5. Arbeitsplatz Anlegeleitern

Anlegeleitern dürfen als Arbeitsplatz verwendet werden, wenn

  • der Standplatz auf der Leiter nicht höher als 7,00 m über der Aufstellfläche liegt.

  • bei einem Standplatz von mehr als 2,00 m Höhe nur Arbeiten geringen Umfanges ausgeführt werden.

  • das Gewicht des mitzuführenden Werkzeuges und Materials 10 kg nicht überschreitet.

  • keine Gegenstände mit einer Windangriffsfläche von mehr als 1,00 m2 mitgeführt werden.

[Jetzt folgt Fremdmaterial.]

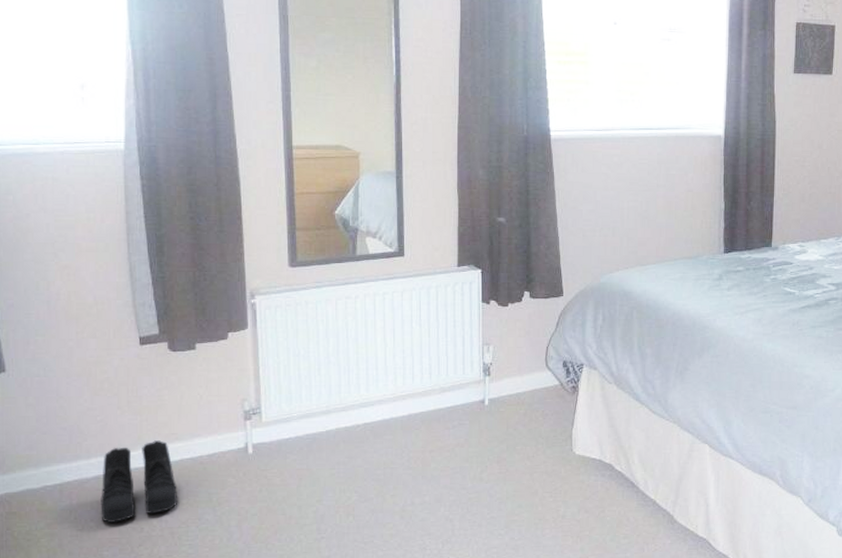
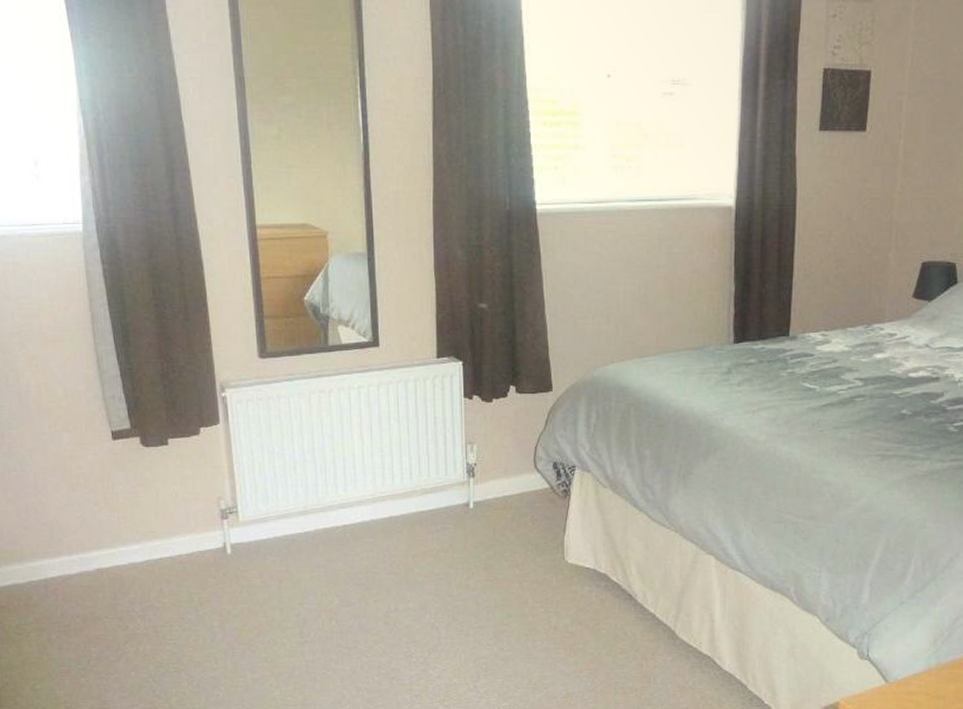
boots: present [101,440,177,523] -> none [84,538,159,619]

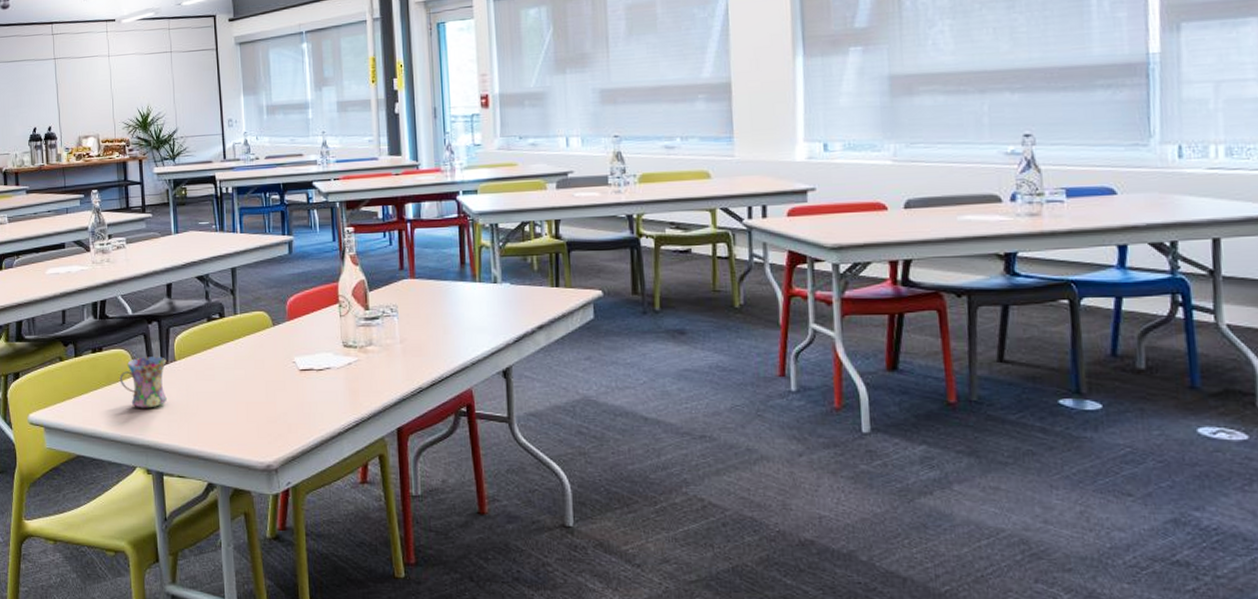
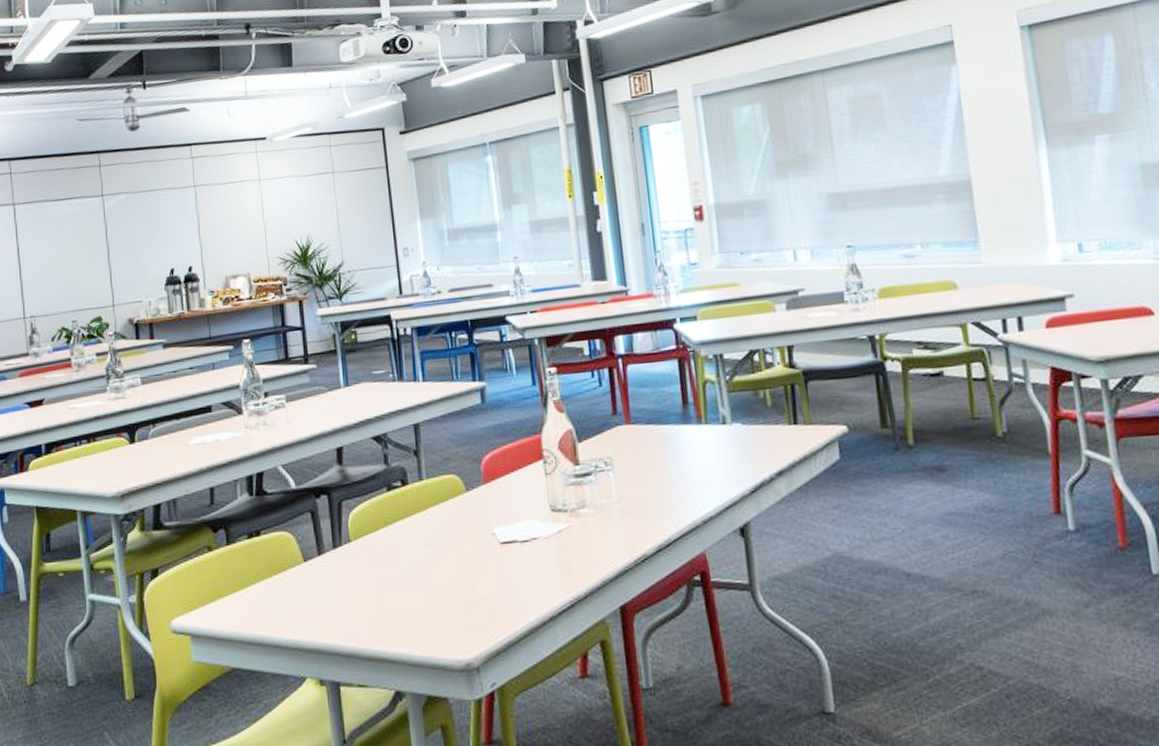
mug: present [119,357,167,408] -> none [282,537,341,604]

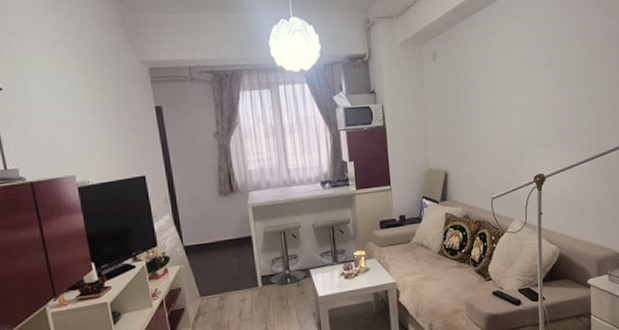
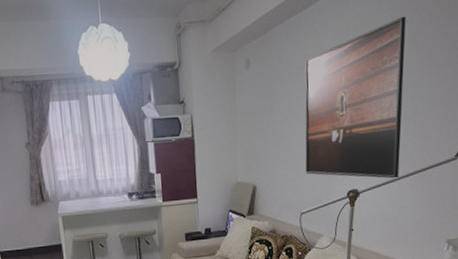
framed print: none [487,16,580,164] -> present [305,16,406,179]

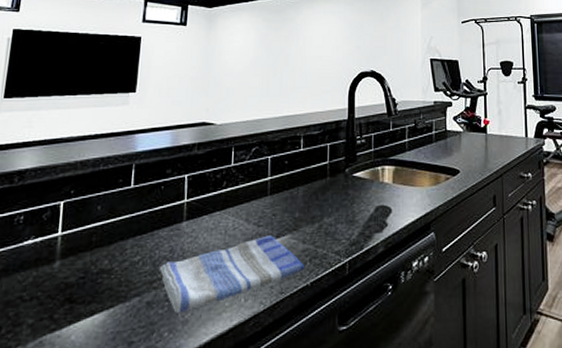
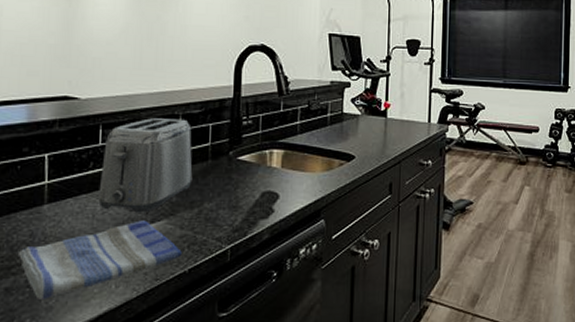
toaster: none [230,140,313,228] -> present [98,118,193,213]

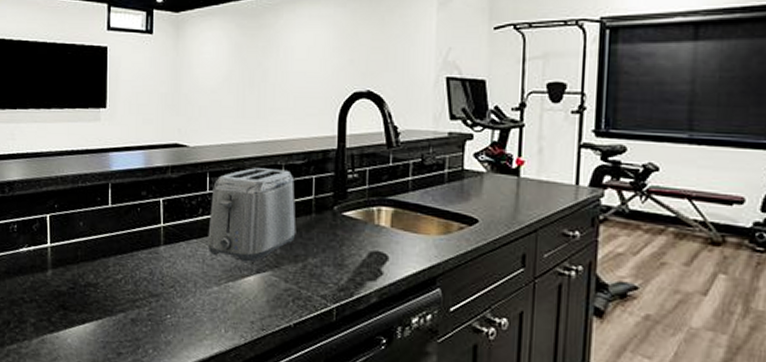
dish towel: present [17,220,182,299] -> none [140,269,287,334]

  • keine Stoffe oder Geräte benutzt werden, von denen für die Versicherten zusätzliche Gefahren ausgehen.

  • Arbeiten ausgeführt werden, die keinen größeren Kraftaufwand erfordern, als den, der zum Kippen der Leiter ausreicht.

  • die Person mit beiden Füßen auf der Leiter steht.